If you have active files on the inner and outer cylinders, the
read-write heads will shake back-and-forth, and I/O speed slow dramatically,
with up to 10ms required for the read-write read to reposition itself:

As Mike Ault says, people don't take into
consideration the head movement and latency times.
'the main argument, supported by
10046 traces with a single-user system, is that access to tables and indexes
in a single query is not asynchronous in nature, but is rather a linear
process.
However, even in single-user
systems this fails to take into consideration the required head movement and
disk latencies associated with reading index, then table.
In a multi-user environment, it
fails to take into consideration all of the above plus the effects of
multi-user access against co-located tables and indexes.?
Approaches to segregating tables and indexes
There are several layers of logical and
physical segregation for tables and indexes, each with it's own features,
advantages and disadvantages:
- Move tables and indexes onto
separate disks on separate datafiles.
- Move tables and indexes into
their own datafiles, but put them on the same physical disk.
- Partition the indexes and tables,
mapping the tables onto separate tablespaces based on a key or hash value.
The tablespaces, in-turn, are mapped to datafiles that reside on independent
disk spindles).
There are many compelling reasons
to separate Oracle tables and indexes onto separate disks:
- Easier DBA organization
- By separating tables and indexes onto separate tablespaces, it becomes
easier to spot "hot" objects and manager recovery. For example, if
you place all of your indexes on a separate disk, you don't have to
worry if the disk of backup becomes corrupt because you can rebuild the
indexes to restore the device.
- Better reporting - By
segregating related tables onto separate data files, it's easier to
track I/O at the data file and tablespace level. In a large
multi-disk database, the smart DBA will map all giant tables to their
own set of disks, so that the OS level disk I/O reports point to the
activity of a specific table or index.
- I/O balancing - Some
say that it's a myth that segregating tables and indexes onto separate
disks doe not help because Oracle never reads the index and table at the
same instance. For a single task, yes, but in a real-world
database with hundreds of concurrent tasks, you may see serious disk
enqueues, as the disk read-write heads slam around, trying to serve-up
data blocks from distant cylinders.
What about RAID, SAN and NAS?
This discussion is clouded
when we discuss RAID with Oracle. Oracle's default RAID (as
codified in 10g ASM) is called SAME (Stripe and Mirror Everywhere), more
commonly known as RAID10. The RAID 10 mirrors all disks and then
deals-out the data blocks across the disks, just like dealing-out deck
of cards. This truly randomized I/O and any hot disks would be
very rare. These RAID'ed disk sets behaves as if they were a
single disk, with I/O levels raising and filling in unison.

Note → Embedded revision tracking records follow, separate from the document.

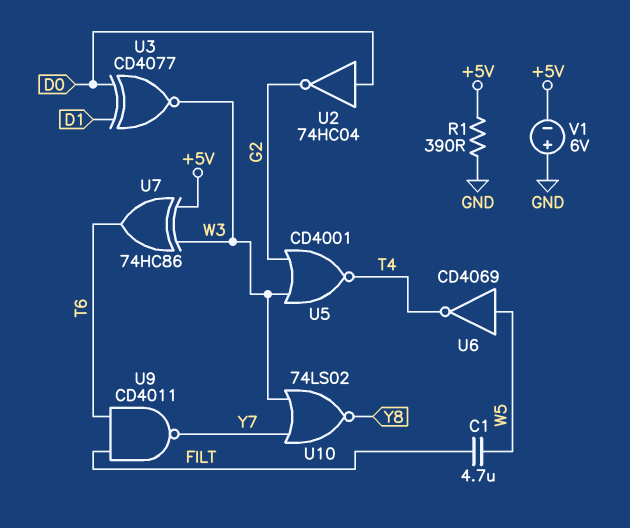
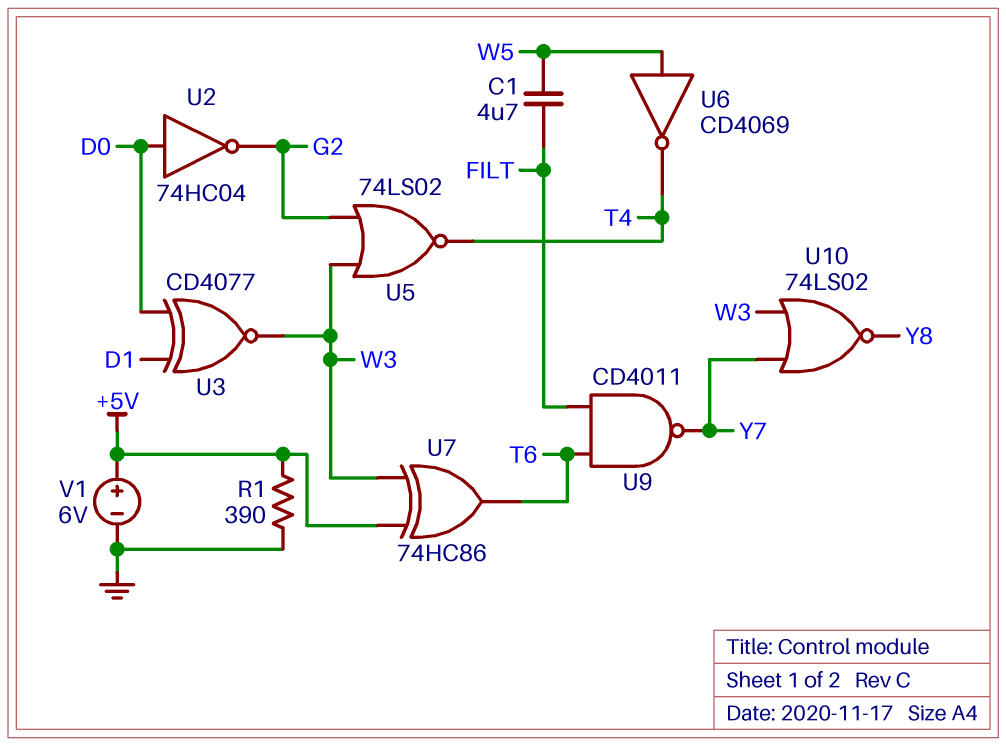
U5: NOR CD4001 (in G2, in W3, out T4) -> NOR 74LS02 (in G2, in W3, out T4)
V1: 6V (plus GND, minus +5V) -> 6V (plus +5V, minus GND)

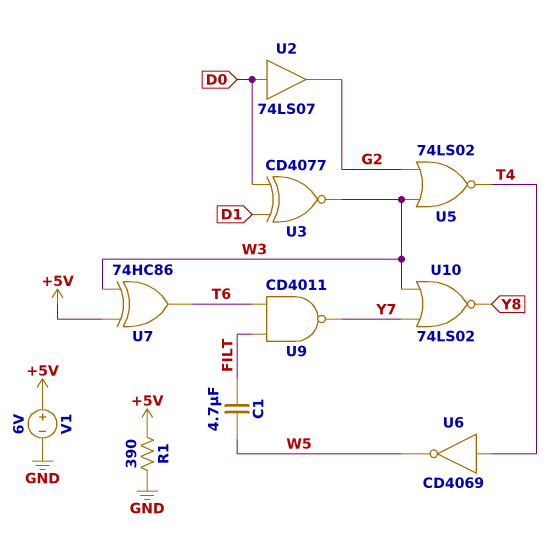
U2: NOT 74HC04 (in D0, out G2) -> buffer 74LS07 (in D0, out G2)
U6: NOT CD4069 (in W5, out T4) -> NOT CD4069 (in T4, out W5)

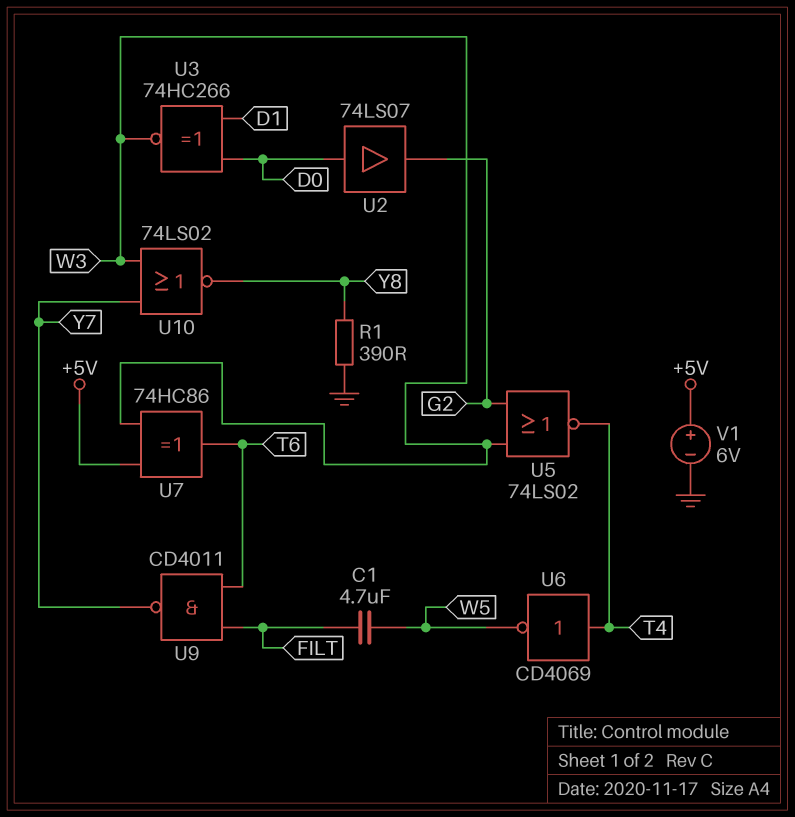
R1: 390 (+5V, GND) -> 390 (GND, Y8)
U3: XNOR CD4077 (in D0, in D1, out W3) -> XNOR 74HC266 (in D0, in D1, out W3)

Some say that these days with
RAID and SANs where you don't really have control over where the
information is laid out, separation doesn't matter. Like Mladen Gogala
says
here:
'spreading the disk I/O is
not an issue. Majority of cases involves some kind of SAN solution,
which completely hides any underlying disk structure.
Your volumes consist of
striped and mirrored disk devices cached by the SAN box itself.
At the time when the DBA
sees data files, disk spindles are completely indiscernible.?
But what if the database is
not using a SAN or RAID and using old technology where they just have
regular disk drive running off Windows OS device drivers? Separation of
tables and indexes is obviously going to help.
And what about systems with
more than one CPU, those with SMP and parallel disk read requests? Would
it follow that one CPU can be requesting a look at an index while
another is looking for table data? With disk caches, the disk
controllers probably could handle these requests in almost simultaneous
fashion, eliminating disk latency caused by using a single disk.
Segregating objects in very large
databases
But even with 500 gig disks, a
large database may map to dozens of disks, and some DBA's create "RAID
Groups", raiding sets of disks together, such that they all respond to
uniformly to random I/O activity.
Also, remember that some RAID
levels (i.e. mirroring-only) allow for I/O segregation.